Determination of the Structure of Escherichia coli Glyoxalase I Suggests a Structural Basis for Differential Metal Activation

Abstract

The metalloenzyme glyoxalase I (GlxI) converts the nonenzymatically produced hemimercaptal of cytotoxic methylglyoxal and glutathione to nontoxic S-d-lactoylglutathione.
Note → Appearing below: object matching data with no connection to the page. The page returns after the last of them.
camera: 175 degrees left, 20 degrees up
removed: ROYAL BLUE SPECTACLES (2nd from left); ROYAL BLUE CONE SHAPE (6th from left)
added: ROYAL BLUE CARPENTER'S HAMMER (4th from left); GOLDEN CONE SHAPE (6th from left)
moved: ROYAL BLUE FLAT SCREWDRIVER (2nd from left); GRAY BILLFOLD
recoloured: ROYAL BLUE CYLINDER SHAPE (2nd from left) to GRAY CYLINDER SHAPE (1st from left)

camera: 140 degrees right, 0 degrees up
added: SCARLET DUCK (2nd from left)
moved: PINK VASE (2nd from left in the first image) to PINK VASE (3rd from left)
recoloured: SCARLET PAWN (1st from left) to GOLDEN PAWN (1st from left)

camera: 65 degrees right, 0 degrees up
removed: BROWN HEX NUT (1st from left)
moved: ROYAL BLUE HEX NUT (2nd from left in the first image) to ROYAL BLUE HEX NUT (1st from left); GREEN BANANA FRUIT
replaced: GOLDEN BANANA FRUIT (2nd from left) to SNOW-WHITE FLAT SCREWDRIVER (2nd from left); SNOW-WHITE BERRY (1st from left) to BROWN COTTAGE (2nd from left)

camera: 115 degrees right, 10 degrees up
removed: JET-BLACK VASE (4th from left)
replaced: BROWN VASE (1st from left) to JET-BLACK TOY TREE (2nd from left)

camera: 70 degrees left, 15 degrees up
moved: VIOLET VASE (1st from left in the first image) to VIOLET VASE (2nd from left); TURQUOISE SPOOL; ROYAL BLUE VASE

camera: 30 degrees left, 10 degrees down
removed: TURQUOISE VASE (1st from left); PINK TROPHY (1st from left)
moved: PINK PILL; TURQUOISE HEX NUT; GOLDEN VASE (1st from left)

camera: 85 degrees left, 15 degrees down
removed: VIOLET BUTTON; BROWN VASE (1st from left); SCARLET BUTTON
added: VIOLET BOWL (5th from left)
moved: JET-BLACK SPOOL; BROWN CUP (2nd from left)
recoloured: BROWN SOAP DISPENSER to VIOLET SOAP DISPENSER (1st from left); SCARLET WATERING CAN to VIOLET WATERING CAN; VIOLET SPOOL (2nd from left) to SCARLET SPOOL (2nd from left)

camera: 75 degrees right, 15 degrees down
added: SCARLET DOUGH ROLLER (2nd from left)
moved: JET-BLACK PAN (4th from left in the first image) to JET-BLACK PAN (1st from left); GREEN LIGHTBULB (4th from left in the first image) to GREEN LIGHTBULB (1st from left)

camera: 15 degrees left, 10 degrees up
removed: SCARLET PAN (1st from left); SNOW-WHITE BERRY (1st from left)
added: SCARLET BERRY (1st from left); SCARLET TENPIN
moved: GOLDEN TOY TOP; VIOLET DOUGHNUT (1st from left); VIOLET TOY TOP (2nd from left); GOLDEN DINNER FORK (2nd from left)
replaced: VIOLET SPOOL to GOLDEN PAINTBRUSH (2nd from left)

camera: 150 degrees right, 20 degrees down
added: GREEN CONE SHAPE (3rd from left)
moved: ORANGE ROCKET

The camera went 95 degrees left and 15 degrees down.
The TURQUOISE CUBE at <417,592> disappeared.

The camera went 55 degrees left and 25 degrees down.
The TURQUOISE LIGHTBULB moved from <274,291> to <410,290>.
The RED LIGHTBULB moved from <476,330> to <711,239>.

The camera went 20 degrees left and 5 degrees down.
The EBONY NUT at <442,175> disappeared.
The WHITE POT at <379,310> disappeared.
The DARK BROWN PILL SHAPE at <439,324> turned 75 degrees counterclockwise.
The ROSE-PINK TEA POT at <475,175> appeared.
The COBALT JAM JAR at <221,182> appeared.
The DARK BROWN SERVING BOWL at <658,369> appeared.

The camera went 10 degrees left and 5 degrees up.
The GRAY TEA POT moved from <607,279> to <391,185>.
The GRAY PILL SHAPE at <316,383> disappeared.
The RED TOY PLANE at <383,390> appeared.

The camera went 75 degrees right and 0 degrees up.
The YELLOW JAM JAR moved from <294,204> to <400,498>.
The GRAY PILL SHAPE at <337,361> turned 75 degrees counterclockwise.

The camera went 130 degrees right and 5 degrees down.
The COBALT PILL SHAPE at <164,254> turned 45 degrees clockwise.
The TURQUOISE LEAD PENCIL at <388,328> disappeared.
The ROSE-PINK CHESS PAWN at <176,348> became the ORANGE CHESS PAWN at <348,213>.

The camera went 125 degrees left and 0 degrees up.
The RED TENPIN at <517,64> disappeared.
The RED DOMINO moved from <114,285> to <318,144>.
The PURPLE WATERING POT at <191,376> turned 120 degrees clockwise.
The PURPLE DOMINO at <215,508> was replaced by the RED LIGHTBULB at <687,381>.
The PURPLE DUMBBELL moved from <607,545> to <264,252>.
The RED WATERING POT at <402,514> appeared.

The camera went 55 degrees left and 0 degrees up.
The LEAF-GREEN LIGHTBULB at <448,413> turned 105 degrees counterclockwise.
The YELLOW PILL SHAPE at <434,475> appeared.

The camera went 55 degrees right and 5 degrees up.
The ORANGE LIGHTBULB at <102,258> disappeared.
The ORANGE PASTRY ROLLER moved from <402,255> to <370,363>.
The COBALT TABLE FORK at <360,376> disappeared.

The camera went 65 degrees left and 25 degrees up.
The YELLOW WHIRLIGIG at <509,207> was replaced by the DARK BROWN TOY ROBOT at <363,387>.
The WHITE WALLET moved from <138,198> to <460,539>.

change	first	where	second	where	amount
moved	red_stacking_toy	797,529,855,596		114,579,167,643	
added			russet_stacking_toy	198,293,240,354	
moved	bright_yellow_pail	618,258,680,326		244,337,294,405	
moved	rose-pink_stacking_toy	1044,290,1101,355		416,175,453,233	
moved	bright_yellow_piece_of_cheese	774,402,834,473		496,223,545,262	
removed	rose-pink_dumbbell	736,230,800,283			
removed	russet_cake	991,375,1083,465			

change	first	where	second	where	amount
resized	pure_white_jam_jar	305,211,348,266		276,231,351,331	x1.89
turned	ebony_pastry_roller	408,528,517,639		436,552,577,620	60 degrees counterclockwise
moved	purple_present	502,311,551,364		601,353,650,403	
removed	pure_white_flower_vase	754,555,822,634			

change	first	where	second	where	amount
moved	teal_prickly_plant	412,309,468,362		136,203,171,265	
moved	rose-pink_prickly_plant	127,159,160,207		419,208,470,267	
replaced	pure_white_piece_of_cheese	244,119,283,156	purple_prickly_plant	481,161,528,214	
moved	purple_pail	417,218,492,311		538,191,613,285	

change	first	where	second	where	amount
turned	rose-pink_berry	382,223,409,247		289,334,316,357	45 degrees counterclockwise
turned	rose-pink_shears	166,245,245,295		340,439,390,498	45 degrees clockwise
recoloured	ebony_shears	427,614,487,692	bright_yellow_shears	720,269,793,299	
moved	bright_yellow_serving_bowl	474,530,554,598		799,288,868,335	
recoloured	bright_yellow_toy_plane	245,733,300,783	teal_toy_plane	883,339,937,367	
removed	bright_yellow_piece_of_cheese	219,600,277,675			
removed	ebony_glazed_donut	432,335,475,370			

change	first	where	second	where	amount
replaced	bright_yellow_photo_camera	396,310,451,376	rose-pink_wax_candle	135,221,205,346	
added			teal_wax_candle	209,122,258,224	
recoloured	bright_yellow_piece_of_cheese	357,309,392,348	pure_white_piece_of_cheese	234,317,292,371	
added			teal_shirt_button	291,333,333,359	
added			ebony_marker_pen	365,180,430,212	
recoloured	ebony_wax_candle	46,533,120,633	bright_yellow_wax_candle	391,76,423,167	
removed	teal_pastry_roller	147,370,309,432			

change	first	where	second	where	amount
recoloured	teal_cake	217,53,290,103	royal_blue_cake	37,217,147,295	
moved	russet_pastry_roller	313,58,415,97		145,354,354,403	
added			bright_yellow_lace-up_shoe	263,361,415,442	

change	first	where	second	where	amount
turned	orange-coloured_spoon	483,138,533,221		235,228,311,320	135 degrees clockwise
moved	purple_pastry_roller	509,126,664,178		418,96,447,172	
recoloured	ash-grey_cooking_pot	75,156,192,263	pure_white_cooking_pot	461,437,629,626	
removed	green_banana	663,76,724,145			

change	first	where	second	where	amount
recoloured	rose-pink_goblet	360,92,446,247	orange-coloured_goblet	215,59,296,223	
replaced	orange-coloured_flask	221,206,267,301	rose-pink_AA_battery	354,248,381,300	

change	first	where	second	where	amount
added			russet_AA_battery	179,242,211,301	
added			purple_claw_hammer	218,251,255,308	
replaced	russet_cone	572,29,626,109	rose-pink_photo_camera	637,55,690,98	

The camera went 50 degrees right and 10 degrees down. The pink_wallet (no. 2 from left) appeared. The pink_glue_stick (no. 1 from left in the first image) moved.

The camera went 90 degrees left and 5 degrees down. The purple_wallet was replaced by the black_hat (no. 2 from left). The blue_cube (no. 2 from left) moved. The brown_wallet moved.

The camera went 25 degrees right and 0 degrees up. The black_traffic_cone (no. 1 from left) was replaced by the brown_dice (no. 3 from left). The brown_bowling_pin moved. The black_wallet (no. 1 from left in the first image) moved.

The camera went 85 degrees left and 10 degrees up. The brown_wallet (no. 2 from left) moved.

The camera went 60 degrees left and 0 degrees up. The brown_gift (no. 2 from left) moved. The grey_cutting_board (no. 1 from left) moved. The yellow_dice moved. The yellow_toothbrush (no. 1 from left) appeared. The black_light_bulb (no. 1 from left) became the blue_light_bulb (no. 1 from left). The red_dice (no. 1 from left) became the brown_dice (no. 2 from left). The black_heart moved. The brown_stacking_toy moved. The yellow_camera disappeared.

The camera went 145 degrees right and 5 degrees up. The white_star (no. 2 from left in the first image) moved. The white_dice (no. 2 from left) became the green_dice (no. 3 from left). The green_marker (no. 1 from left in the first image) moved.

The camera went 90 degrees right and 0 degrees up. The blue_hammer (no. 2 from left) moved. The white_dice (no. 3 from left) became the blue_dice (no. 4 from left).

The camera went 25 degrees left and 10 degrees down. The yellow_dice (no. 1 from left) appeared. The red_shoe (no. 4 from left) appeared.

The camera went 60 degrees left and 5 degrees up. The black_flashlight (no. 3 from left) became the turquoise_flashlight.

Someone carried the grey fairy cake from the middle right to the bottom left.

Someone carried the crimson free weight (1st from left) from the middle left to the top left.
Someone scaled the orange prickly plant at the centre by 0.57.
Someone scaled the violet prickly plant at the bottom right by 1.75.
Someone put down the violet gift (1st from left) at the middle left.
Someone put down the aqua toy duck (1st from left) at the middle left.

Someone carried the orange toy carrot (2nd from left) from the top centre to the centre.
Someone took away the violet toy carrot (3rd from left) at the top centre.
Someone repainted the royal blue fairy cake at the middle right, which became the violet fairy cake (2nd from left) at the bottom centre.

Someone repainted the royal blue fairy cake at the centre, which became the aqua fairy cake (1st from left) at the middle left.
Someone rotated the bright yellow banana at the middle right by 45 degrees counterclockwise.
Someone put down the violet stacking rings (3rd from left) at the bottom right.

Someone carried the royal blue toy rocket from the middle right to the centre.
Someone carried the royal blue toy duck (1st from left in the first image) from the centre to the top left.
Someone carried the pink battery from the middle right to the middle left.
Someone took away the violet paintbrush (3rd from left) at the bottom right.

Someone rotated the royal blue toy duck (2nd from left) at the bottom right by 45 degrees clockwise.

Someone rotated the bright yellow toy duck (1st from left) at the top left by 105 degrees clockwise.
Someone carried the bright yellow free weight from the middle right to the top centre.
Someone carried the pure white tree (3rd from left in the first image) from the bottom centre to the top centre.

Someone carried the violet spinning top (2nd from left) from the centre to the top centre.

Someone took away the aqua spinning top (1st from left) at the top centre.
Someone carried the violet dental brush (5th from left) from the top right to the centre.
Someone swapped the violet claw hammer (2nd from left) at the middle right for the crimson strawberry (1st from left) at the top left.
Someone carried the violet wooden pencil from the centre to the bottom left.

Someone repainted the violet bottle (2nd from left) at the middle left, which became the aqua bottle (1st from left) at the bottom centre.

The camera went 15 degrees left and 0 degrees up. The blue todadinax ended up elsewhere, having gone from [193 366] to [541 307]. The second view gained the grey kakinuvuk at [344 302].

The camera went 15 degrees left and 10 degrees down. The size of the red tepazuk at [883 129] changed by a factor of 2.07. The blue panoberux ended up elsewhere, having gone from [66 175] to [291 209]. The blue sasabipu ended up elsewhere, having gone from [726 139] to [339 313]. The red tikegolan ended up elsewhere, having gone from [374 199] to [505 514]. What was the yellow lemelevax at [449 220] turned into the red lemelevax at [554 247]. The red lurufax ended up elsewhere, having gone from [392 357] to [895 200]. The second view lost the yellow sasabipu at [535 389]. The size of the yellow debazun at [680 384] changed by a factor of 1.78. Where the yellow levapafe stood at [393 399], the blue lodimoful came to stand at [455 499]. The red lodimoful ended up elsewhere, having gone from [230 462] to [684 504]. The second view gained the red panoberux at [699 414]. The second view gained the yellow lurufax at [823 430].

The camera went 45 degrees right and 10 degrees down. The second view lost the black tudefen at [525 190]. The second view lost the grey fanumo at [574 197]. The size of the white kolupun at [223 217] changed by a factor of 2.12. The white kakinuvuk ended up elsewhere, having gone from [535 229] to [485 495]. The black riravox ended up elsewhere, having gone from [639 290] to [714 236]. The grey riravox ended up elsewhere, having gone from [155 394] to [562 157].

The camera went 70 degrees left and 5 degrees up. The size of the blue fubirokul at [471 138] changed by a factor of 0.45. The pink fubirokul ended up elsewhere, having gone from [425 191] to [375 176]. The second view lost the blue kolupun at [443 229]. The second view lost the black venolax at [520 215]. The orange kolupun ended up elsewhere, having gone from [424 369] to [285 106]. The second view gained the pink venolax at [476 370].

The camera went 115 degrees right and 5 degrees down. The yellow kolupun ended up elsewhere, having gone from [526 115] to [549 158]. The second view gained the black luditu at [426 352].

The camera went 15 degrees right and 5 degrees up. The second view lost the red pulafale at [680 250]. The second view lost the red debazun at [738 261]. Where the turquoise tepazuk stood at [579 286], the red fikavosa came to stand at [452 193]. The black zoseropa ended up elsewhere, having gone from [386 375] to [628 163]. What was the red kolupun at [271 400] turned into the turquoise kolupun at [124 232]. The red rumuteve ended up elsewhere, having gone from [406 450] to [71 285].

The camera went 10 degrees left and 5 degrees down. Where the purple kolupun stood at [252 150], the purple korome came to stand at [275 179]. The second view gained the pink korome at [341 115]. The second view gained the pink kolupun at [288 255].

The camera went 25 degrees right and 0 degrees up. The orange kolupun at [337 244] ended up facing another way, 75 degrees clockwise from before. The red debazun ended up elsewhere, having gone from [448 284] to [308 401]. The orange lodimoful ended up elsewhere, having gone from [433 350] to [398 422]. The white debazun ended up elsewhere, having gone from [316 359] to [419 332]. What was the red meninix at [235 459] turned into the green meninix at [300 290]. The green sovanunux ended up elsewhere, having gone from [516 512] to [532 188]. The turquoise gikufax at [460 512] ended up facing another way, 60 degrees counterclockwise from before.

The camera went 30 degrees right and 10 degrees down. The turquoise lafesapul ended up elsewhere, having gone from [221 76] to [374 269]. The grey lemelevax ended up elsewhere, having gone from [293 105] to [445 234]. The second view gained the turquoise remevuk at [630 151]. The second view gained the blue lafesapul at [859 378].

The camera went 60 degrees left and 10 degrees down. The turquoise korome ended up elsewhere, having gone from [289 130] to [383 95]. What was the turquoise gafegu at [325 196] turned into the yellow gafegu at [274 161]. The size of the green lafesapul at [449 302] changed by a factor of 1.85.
Human GlxI, for which the structure is known, is active in the presence of Zn²⁺. Unexpectedly, the Escherichia coli enzyme is inactive in the presence of Zn²⁺ and is maximally active with Ni²⁺. To understand this difference in metal activation and also to obtain a representative of the bacterial enzymes, the structure of E. coli Ni²⁺-GlxI has been determined. Structures have also been determined for the apo enzyme as well as complexes with Co²⁺, Cd²⁺, and Zn²⁺. It is found that each of the protein−metal complexes that is catalytically active has octahedral geometry. This includes the complexes of the E. coli enzyme with Ni²⁺, Co²⁺, and Cd²⁺, as well as the structures reported for the human Zn²⁺ enzyme. Conversely, the complex of the E. coli enzyme with Zn²⁺ has trigonal bipyramidal coordination and is inactive. This mode of coordination includes four protein ligands plus a single water molecule. In contrast, the coordination in the active forms of the enzyme includes two water molecules bound to the metal ion, suggesting that this may be a key feature of the catalytic mechanism. A comparison of the human and E. coli enzymes suggests that there are differences between the active sites that might be exploited for therapeutic use.